The White House Hotel, Corner of Clothier and Prescott Streets
The White House Hotel was built by Nathaniel Fenton in the mid-1830’s. Fenton was also responsible for the fine building on the north-west corner of Clothier and Rideau streets, and was an important individual in the business life of Kemptville for many years. A map of 1861-62 indicates that the Hotel was then called Rideau House.
Nathaniel Fenton had a secret part of his life as a respectable hotel-keeper in Kemptville. He was also a member of the underground Hunters Lodges, a republican group dedicated to rebellion in Canada and followers of William Lyon MacKenzie King. The Hunters Lodges continued to make occasional raids into Canada from the United States even after the failure of MacKenzie’s 1837 Rebellion.
An informer led to the dispersal of the Kemptville Lodge, although Fenton returned in a short time to carry on his life in the community.
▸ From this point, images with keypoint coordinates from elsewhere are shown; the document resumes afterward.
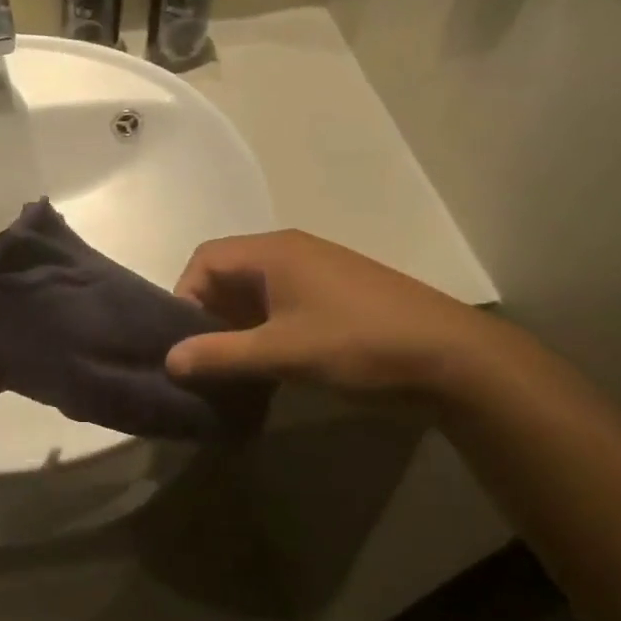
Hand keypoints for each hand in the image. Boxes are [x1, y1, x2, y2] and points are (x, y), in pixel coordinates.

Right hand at [166, 231, 497, 398]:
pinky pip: (281, 305)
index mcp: (274, 252)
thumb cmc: (357, 343)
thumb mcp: (281, 352)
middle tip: (204, 358)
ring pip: (255, 293)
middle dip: (208, 315)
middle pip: (228, 274)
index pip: (205, 259)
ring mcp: (317, 273)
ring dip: (236, 326)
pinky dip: (264, 331)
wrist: (450, 356)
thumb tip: (170, 360)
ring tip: (232, 368)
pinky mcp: (335, 296)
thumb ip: (220, 355)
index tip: (184, 340)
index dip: (184, 295)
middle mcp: (291, 253)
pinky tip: (268, 366)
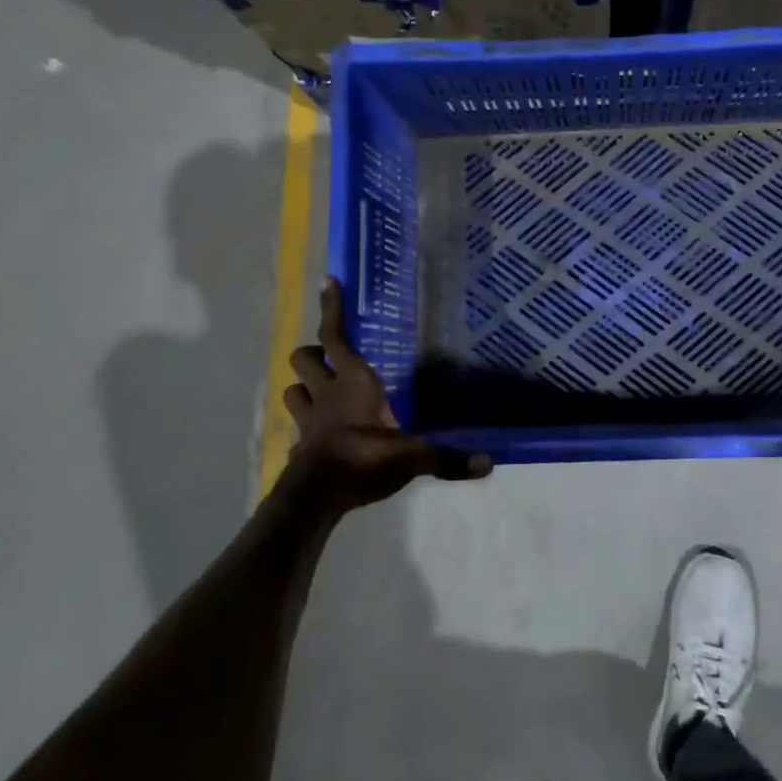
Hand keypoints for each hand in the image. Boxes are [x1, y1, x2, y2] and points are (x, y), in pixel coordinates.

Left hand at [279, 278, 490, 511]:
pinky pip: (297, 429)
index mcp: (354, 382)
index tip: (328, 281)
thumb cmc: (364, 459)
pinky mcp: (300, 447)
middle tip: (328, 355)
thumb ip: (447, 458)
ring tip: (318, 389)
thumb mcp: (412, 457)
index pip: (336, 336)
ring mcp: (308, 420)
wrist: (316, 498)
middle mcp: (327, 393)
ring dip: (303, 386)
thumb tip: (489, 462)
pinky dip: (304, 426)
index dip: (331, 309)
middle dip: (312, 353)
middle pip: (304, 358)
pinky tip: (316, 434)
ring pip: (292, 389)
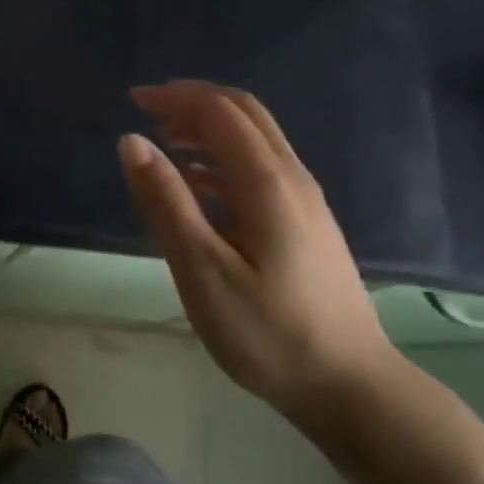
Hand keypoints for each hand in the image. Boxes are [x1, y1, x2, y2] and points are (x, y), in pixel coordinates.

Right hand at [119, 81, 396, 430]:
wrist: (351, 386)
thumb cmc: (268, 332)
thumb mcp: (202, 271)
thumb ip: (166, 202)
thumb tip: (132, 141)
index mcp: (267, 183)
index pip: (220, 112)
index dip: (176, 97)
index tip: (133, 100)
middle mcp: (292, 178)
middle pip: (245, 114)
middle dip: (194, 101)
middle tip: (148, 111)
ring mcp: (305, 200)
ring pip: (256, 139)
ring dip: (209, 128)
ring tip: (164, 144)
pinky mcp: (307, 222)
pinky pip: (261, 168)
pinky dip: (223, 158)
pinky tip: (198, 185)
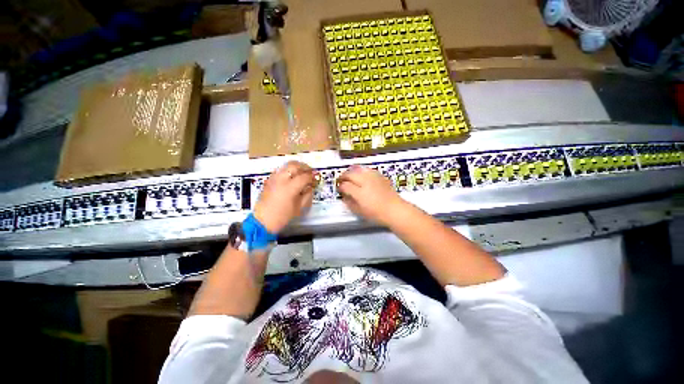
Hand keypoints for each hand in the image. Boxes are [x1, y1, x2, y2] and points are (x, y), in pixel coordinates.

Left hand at [254, 161, 314, 232]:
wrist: (262, 220)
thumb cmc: (281, 217)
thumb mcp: (298, 209)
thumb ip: (306, 196)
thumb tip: (310, 188)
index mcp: (290, 187)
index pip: (304, 176)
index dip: (312, 177)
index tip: (315, 180)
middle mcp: (282, 179)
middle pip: (295, 166)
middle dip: (304, 167)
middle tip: (310, 172)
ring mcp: (274, 178)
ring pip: (286, 165)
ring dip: (296, 167)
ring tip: (301, 172)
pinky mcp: (269, 180)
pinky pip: (280, 170)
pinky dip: (287, 170)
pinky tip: (290, 176)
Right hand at [337, 165, 406, 225]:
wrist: (394, 209)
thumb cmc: (377, 214)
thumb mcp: (360, 212)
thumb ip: (350, 203)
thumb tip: (344, 196)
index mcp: (360, 193)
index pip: (345, 185)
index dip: (340, 187)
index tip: (339, 190)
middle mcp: (365, 181)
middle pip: (350, 174)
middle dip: (343, 176)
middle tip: (341, 180)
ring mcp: (373, 177)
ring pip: (358, 169)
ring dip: (351, 172)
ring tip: (349, 176)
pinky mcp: (379, 175)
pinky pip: (367, 170)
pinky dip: (361, 171)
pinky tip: (361, 176)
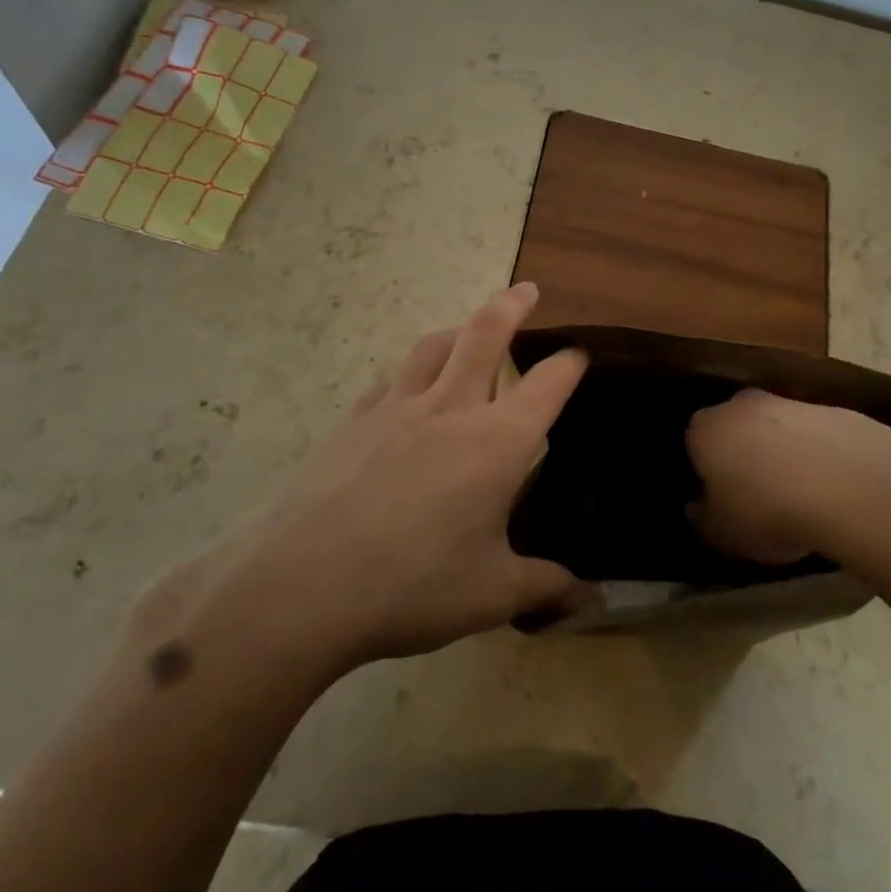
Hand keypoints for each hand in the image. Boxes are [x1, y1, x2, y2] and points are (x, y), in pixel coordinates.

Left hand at [144, 284, 589, 684]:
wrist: (299, 588)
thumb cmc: (413, 586)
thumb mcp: (493, 595)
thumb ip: (547, 588)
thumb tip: (591, 602)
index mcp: (498, 441)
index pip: (548, 384)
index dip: (570, 365)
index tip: (580, 357)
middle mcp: (451, 409)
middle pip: (485, 335)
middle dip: (512, 305)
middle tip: (527, 289)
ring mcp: (395, 410)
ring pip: (432, 347)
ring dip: (457, 330)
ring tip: (466, 330)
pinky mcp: (351, 423)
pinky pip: (388, 383)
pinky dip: (408, 375)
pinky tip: (403, 394)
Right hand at [686, 389, 890, 567]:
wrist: (847, 482)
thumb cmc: (766, 510)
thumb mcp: (722, 532)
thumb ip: (703, 518)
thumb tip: (696, 507)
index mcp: (704, 429)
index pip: (693, 444)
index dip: (704, 472)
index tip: (717, 499)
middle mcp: (740, 404)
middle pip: (735, 428)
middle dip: (742, 454)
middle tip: (755, 495)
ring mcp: (789, 402)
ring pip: (776, 429)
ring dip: (782, 454)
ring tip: (798, 496)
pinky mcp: (832, 409)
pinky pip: (814, 436)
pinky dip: (817, 455)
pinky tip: (830, 487)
He was, it seems, the big winner in the entire affair. Now that the Hunters Lodge was defunct and the members could not identify themselves without facing the consequences, it seems their Treasurer, Nathaniel himself, decided to spend the funds raised by the Lodge on a big new stone house for himself. It still stands at the corner of Clothier and Rideau, and Fenton continued to live there until his death in 1849. Ironically, the house built by the funds of a republican secret society of rebels later became the home of a Conservative Member of Parliament, Dr. Charles Ferguson, and the boyhood home of a future Ontario Premier, G. Howard Ferguson.
Thomas Adams bought the hotel in 1865 and maintained it until 1881. To attract business to his establishment, Thomas ran a free shuttle service between his hotel and the railway station at Bedell for visitors and travelling salesmen. Thomas Warren, whose name appears on the sign in the photograph, owned it from 1881 until 1928. One of the first buildings in town to be heated by furnace and lit by electricity, it also had a large carriage and livery barns in the rear, with power generated by two windmills. This establishment took up the entire block from Clothier Street to the river.
A description of the hotel in 1903 emphasises both its size and importance: “This is another house that can lay claim to some considerable ancient history. The hotel is largely patronized by travelers and by farmers while in town with their produce. It is furnace heated, lighted by electricity and provided with a dining room whose tables are second to none in the town.
There is connected to the hotel one of the finest hotel and livery barns in this part of the province. It is constructed of heavy frame work 100×50 covered with iron, is provided with two windmills and everything that could add to the comfort and convenience of the horse. Large, airy stables, fine carriage and harness rooms and in short everything that could go to complete a model hotel and livery barn.”
The large stables built to the water’s edge described in this report were built on the site of the woolen mill formerly owned by George Keating, another of the early entrepreneurs of Kemptville. In 1888, Keating ran wires from his mill down to the Oddfellows Hall on Clothier, supplying electric light for an Agricultural Fair.
Business declined over the years, along with the economy of Kemptville, and the hotel was finally demolished in 1928 and replaced by a service station, with the old livery building used as a receiving, grading, and shipping station by Oxford-on-Rideau Egg Producers.
Under various names – the McColl-Frontenac Station, the Red Indian Service Station and the Texaco Service Station – it operated under many owners until it closed in 1985. Herbert Hunter, a retired OPP officer, operated the McColl-Frontenac Station, and when it switched to being the Texaco Service Station, Gerald Cater, Albert Cater and Doug Somerville ran it.
Today, there is little to show that this corner lot was once a thriving and prosperous hotel, catering to hundreds of visitors and commercial business people for more than a century.